O querido Pico, primo do Pato e filho do seu Borges, também menino, andava num cavalo maravilhoso, enorme, ficava lá em cima, com arreios de atleta de corrida.

Eu vinha da casa do tio João, fui lá e o primo Edilson não estava, não tinha ninguém, só a tia lá dentro, e o encontrei ali pela altura onde morava o seu Nelinho, no lado de lá do estádio do Palmeirense.

Uma discussão boba qualquer, de moleques, que eu não tinha cavalo ou sei lá, e eu disse então esperaí.

Voltei na casa do tio, fui no galpão e pé ante pé roubei uma égua super ligeira que ele tinha. Saí com ela devagar para não acordar os gansos.

Lá fora montei em pelo, sem freio, apenas enrolei uma corda na cara da égua, e fui disputar a corrida com o cavalão do Pico.

Da esquina onde morava o tio, para onde voltamos para dar a partida depois de combinar as regras lá na frente da casa do seu Nelinho, até o clube União Operária, era um retão daqueles.

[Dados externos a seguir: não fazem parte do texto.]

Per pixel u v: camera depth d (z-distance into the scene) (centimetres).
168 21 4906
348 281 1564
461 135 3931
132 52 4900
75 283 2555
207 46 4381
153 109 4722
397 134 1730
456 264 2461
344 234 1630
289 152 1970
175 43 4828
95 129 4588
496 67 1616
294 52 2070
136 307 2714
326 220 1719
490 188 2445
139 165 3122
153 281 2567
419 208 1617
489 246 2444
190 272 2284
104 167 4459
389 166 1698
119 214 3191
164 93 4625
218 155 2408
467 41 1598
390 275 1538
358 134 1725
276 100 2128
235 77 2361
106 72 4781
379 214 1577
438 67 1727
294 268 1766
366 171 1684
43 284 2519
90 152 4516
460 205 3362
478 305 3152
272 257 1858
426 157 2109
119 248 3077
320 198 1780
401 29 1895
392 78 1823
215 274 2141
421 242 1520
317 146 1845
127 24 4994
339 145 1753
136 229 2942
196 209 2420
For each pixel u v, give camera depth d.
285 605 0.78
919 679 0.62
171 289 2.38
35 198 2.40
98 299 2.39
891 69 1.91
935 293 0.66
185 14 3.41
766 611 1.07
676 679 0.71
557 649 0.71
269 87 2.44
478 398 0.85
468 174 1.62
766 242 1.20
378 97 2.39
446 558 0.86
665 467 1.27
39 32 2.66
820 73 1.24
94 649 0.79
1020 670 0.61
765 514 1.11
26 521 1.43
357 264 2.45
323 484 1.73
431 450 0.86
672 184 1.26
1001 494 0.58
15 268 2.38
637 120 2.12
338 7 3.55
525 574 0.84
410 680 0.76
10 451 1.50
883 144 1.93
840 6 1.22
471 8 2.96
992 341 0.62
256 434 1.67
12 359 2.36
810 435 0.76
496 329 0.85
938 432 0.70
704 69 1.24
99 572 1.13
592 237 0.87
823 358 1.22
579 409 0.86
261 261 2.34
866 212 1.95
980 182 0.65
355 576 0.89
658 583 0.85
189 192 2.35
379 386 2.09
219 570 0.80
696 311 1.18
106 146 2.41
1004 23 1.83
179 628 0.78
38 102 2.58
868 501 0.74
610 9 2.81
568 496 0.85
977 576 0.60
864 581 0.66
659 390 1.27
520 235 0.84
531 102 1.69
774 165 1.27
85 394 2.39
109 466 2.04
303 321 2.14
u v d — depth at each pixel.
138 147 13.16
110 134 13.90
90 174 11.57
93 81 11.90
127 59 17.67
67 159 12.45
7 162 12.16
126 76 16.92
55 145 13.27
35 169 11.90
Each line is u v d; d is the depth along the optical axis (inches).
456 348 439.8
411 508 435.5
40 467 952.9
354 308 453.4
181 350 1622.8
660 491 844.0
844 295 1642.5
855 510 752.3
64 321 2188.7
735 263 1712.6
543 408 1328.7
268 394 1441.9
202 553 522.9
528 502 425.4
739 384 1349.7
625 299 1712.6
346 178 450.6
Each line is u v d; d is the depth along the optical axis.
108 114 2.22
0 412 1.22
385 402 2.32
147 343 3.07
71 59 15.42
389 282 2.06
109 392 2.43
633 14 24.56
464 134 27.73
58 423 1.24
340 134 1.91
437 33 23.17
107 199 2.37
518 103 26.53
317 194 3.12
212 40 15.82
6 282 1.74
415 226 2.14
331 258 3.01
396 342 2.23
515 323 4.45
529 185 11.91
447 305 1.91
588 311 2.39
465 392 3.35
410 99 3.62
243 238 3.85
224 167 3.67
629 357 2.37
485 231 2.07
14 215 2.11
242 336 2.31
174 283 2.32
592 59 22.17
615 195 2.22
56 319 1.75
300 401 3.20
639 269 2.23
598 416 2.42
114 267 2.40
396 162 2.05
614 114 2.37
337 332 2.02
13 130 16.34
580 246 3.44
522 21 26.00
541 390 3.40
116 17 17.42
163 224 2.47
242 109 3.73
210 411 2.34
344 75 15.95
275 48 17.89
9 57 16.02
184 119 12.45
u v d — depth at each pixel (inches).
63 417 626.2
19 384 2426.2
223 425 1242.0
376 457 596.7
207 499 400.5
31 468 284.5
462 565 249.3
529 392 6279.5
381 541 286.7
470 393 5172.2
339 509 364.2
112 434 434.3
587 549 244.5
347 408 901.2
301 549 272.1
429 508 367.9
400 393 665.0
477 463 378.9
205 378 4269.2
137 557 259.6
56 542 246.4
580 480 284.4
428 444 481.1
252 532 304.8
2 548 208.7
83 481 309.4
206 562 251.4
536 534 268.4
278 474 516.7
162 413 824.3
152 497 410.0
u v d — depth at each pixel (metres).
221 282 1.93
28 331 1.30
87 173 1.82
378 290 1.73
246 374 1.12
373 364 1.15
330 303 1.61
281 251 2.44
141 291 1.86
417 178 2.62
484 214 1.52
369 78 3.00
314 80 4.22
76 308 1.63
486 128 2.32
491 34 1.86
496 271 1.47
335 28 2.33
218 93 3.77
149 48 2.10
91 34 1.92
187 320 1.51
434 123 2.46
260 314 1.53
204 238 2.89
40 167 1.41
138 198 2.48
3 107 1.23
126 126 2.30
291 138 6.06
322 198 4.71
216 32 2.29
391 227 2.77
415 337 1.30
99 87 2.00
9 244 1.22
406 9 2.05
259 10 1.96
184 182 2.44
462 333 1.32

Um perigo aquilo: rua com pedras, irregular, com buracos, nunca foi pista de corrida, se o cavalo ou égua pisassem mal ficariam aleijados, o sacrifício seria inevitável.

Largamos. Lá pela metade em alta velocidade perdi o controle da égua desenfreada, a corda que servia de bridão não adiantava e larguei, quase voei de cima dela, "louco pra se matar".

Perdi por una cabeza, o Pico era ginete, e teimava que foi por meio corpo, a minha montaria foi parar uma quadra depois do União. Pouca prática eu, larguei atrás, quando vi ele estava uns dez metros à frente. Como diz o Edilson, que conhecia a égua, que era um espanto de veloz, ele puto da cara comigo: "Aquela até maneada ganhava do pangaré do Pico".

Anos depois o Pico ficou meu camarada para sempre, afinal tínhamos feito arte juntos. Eu agradeço aos céus por não ter morrido, em pelo e sem estribo, me segurando nas crinas da égua.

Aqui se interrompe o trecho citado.